◆ **HOW TO COMPLETE THIS TASK**
Below are entries. Give back exactly the lines from the one containing "right front paw: (368, 197)" through the one containing "left front paw: (314, 633)", inclusive, without the pictures.

--------------------------------------------------

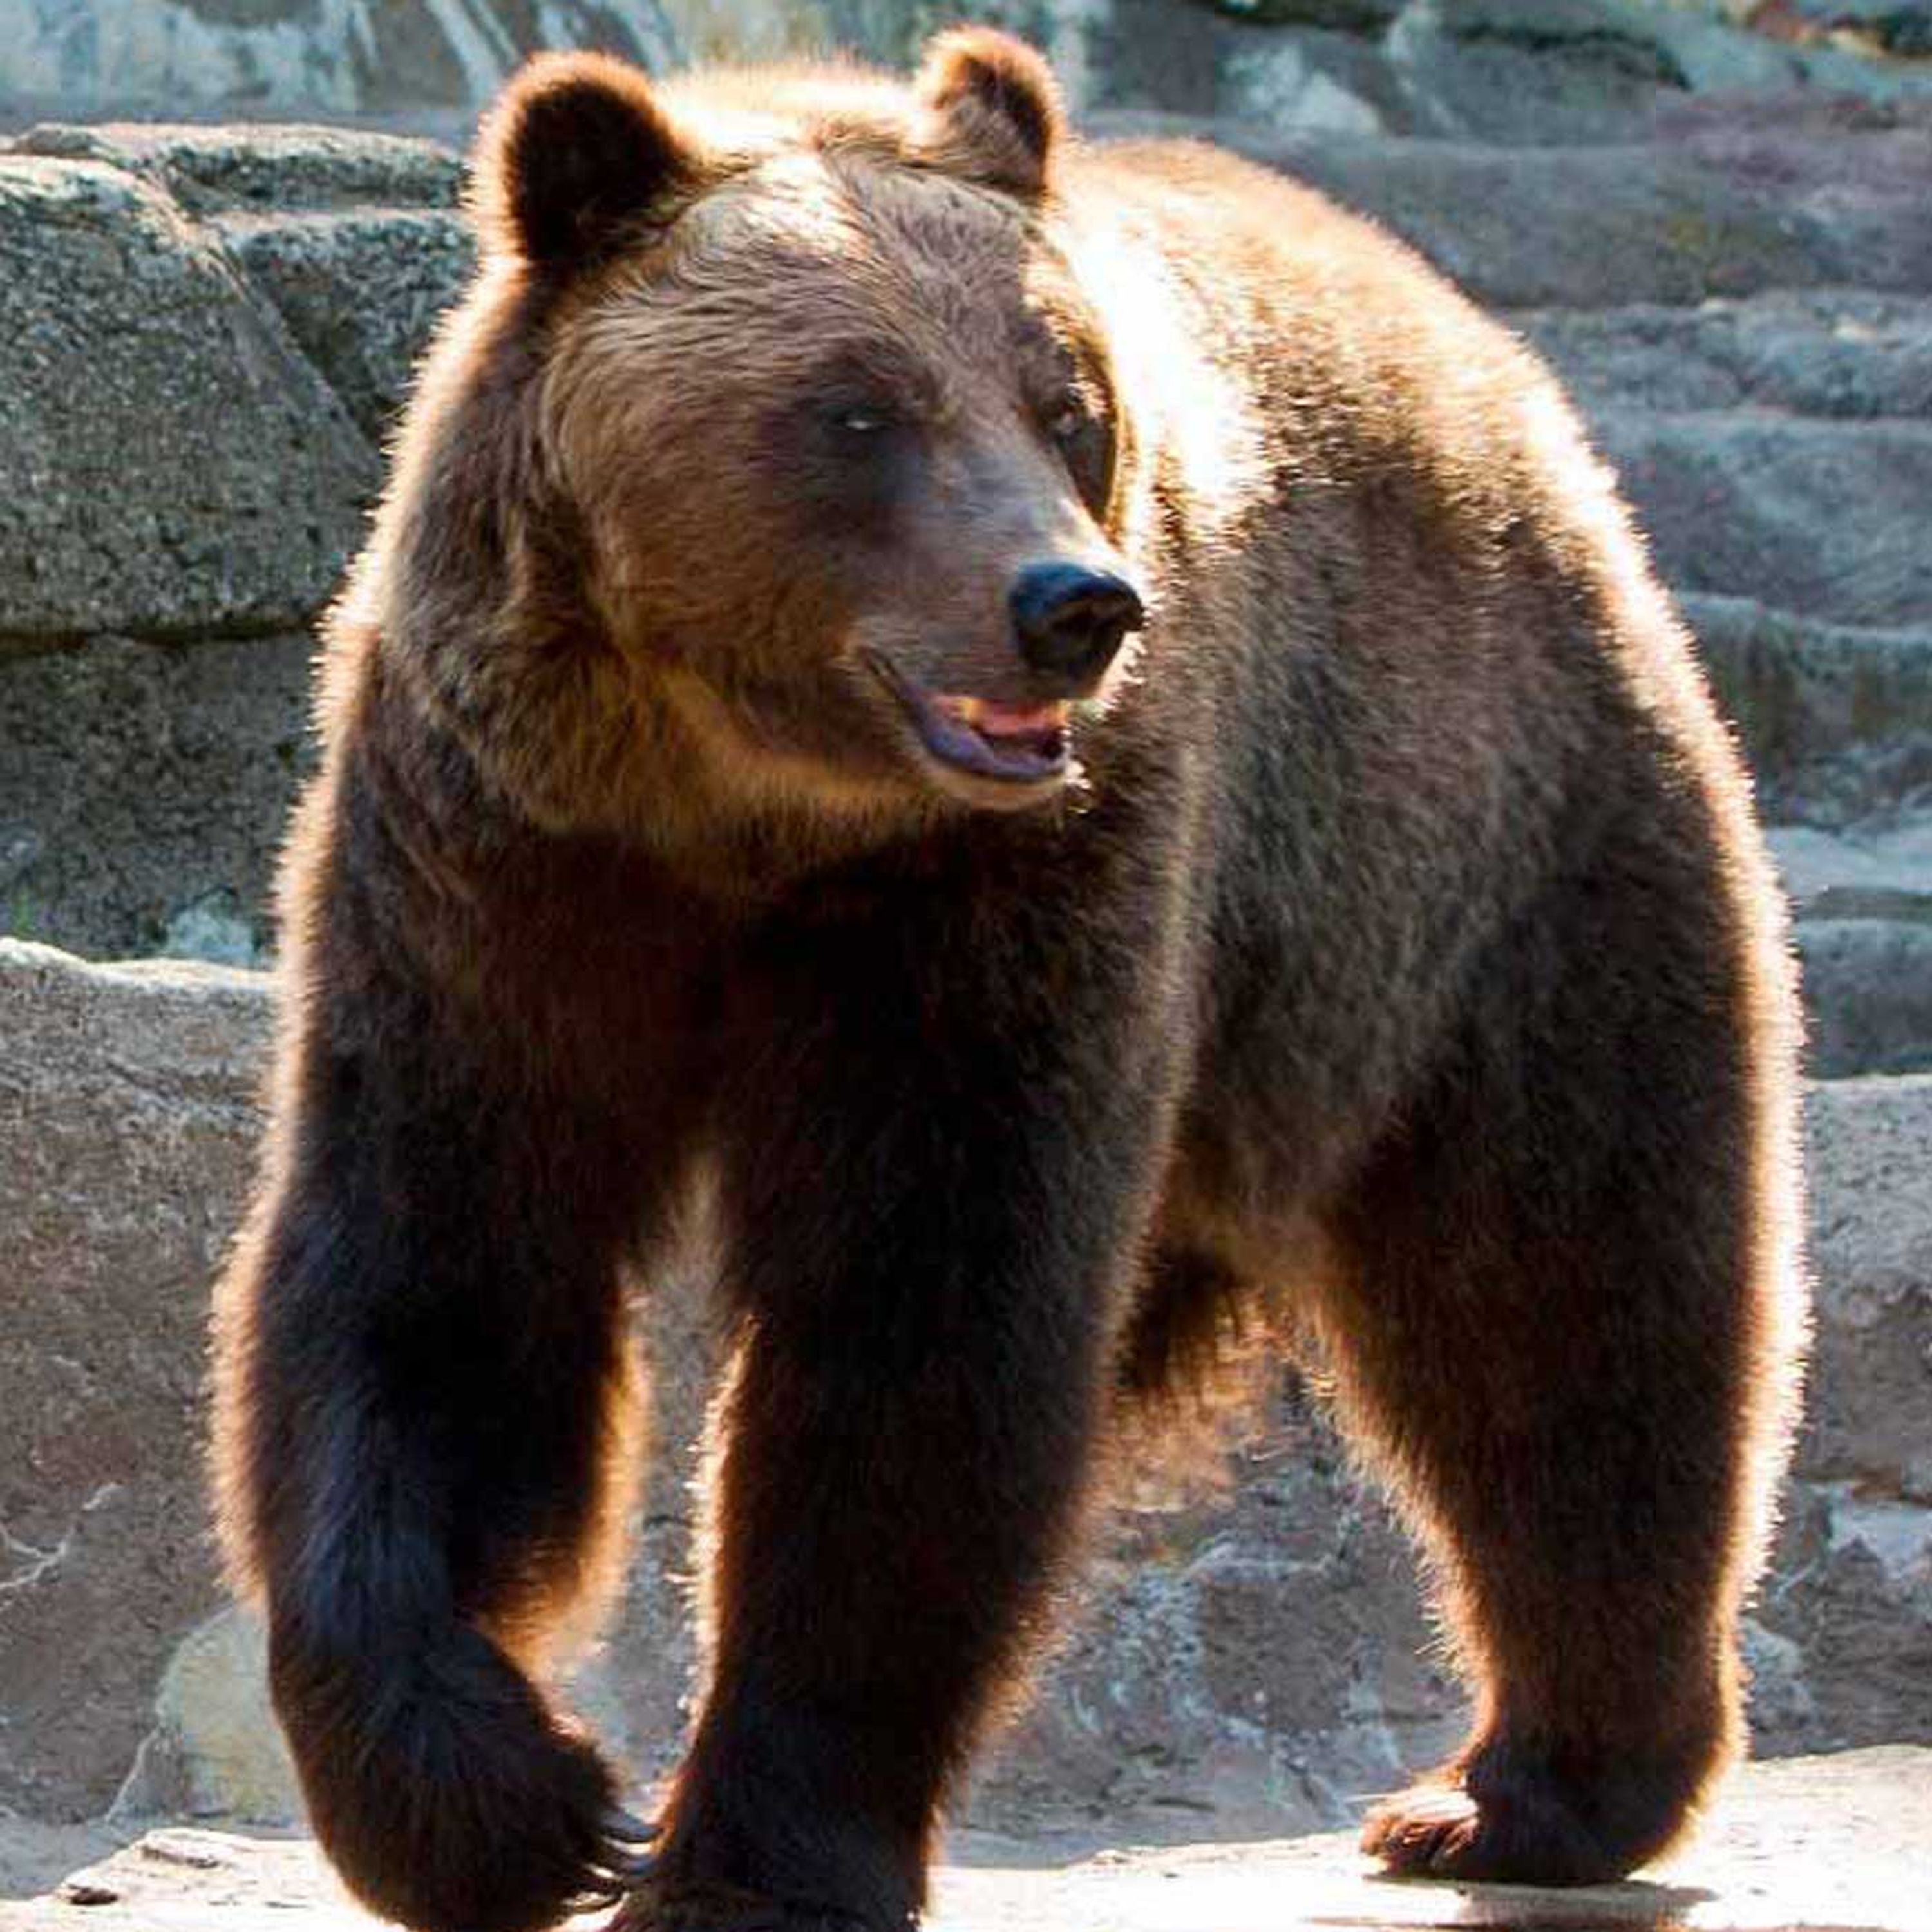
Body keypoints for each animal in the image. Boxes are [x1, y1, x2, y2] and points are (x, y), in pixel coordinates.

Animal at [210, 27, 1808, 1932]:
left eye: (1065, 405)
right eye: (854, 411)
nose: (1072, 604)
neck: (742, 804)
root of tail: (1488, 366)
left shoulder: (1006, 895)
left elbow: (922, 1321)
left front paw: (748, 1852)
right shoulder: (503, 858)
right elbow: (439, 1267)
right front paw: (501, 1798)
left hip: (1472, 864)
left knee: (1565, 1310)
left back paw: (1523, 1790)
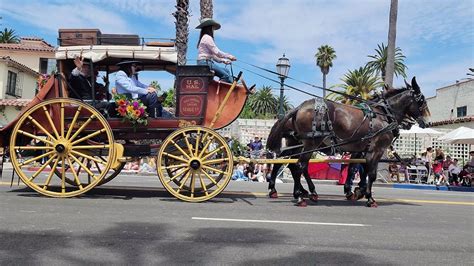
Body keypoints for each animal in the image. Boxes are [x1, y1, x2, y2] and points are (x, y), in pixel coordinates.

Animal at [266, 77, 430, 208]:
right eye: (422, 101)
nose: (428, 122)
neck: (383, 114)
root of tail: (299, 107)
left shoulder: (361, 149)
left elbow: (356, 169)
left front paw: (356, 191)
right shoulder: (375, 150)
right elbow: (370, 173)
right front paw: (368, 197)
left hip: (299, 144)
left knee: (292, 164)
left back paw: (302, 192)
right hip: (309, 143)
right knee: (298, 166)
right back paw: (299, 195)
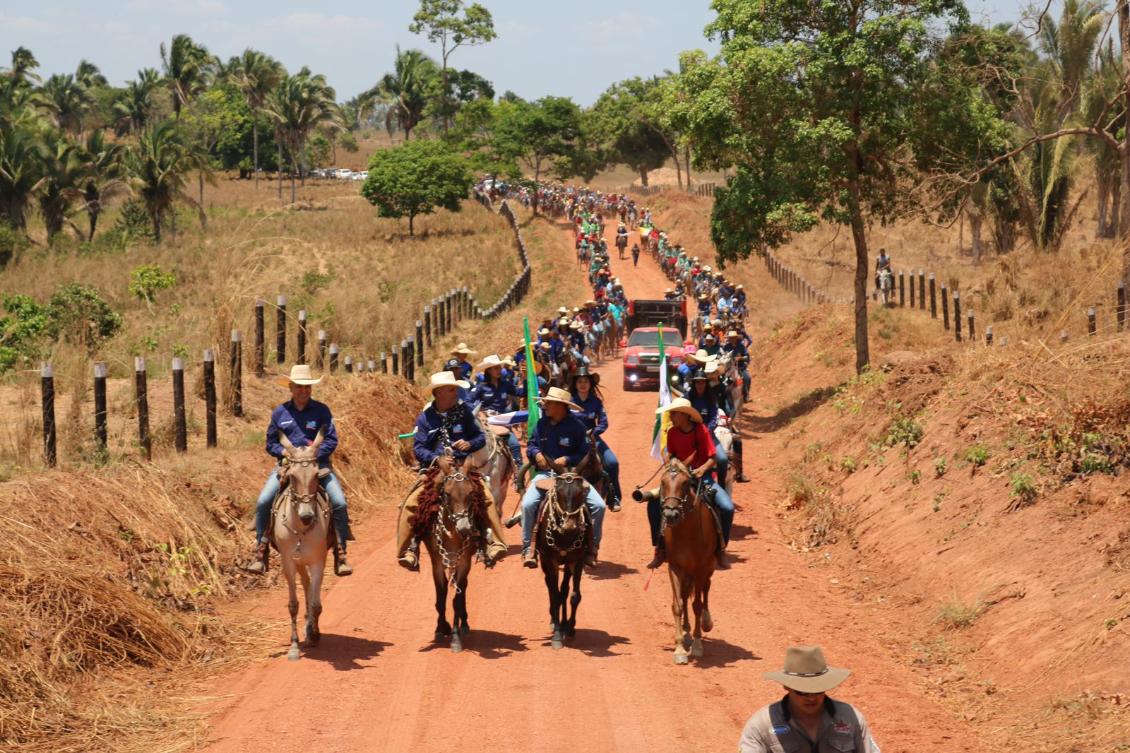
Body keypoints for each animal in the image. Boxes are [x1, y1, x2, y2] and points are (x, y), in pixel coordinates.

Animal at [270, 427, 329, 655]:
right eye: (292, 477)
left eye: (316, 475)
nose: (306, 516)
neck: (301, 530)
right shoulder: (288, 561)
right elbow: (293, 604)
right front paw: (294, 644)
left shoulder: (318, 560)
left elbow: (315, 603)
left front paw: (314, 633)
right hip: (298, 562)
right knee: (305, 584)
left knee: (310, 588)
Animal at [415, 463, 485, 651]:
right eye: (447, 493)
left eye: (471, 493)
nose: (465, 528)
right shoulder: (437, 563)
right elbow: (441, 597)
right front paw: (440, 628)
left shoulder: (464, 562)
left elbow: (457, 600)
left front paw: (455, 637)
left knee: (464, 589)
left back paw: (464, 624)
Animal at [535, 470, 596, 646]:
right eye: (559, 492)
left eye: (581, 492)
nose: (569, 526)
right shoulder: (551, 561)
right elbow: (555, 594)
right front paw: (556, 635)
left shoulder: (577, 560)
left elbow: (573, 595)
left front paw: (569, 628)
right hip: (544, 560)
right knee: (550, 586)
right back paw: (554, 622)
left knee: (564, 589)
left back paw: (563, 624)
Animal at [659, 456, 718, 664]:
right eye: (663, 482)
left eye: (685, 483)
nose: (670, 514)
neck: (686, 531)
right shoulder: (675, 566)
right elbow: (677, 605)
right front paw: (679, 649)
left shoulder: (700, 568)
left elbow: (697, 605)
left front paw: (697, 645)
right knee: (685, 595)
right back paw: (685, 631)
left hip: (708, 567)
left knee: (706, 588)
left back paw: (706, 622)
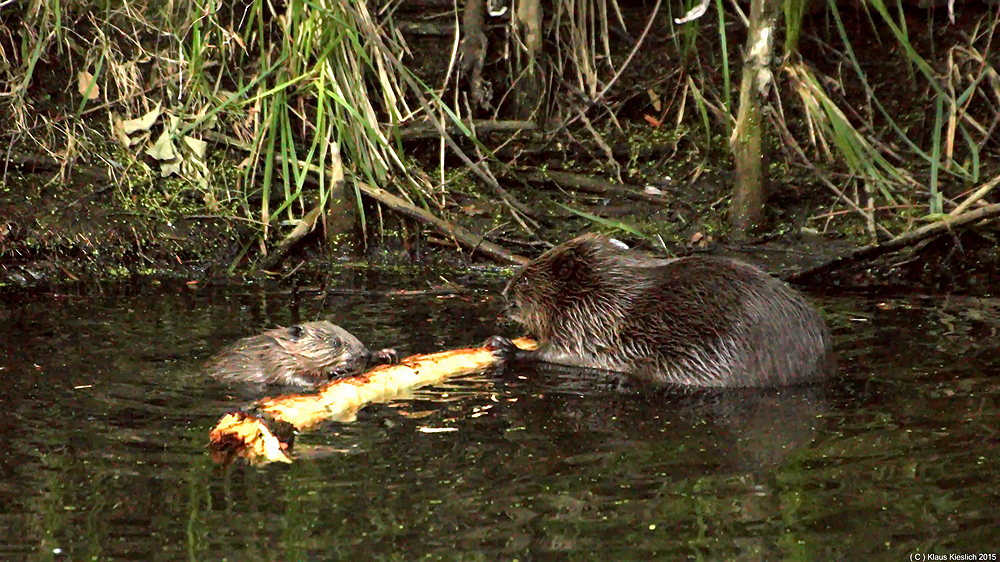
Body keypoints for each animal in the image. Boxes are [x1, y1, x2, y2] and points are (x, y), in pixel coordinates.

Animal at [205, 320, 396, 384]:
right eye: (335, 342)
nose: (364, 354)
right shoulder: (276, 360)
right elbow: (292, 378)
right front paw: (335, 372)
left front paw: (385, 354)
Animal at [488, 234, 832, 388]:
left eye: (526, 278)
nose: (504, 294)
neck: (601, 285)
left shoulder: (592, 321)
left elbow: (564, 353)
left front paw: (505, 347)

--------------------------------------------------

◆ **SOLUTION TO THE PROBLEM**
right front paw: (368, 197)
left hip: (299, 144)
left knee: (292, 164)
left back paw: (302, 192)
right hip: (309, 143)
right knee: (298, 166)
right back paw: (299, 195)
Body keypoints for each animal in the image. Boxes are [x1, y1, x2, y2] and points are (x, y), in pixel coordinates.

Animal at [270, 427, 329, 655]:
right eye: (292, 477)
left eye: (316, 475)
nose: (306, 516)
neck: (301, 530)
right shoulder: (288, 561)
right elbow: (293, 604)
right front paw: (294, 644)
left shoulder: (318, 560)
left elbow: (315, 603)
left front paw: (314, 633)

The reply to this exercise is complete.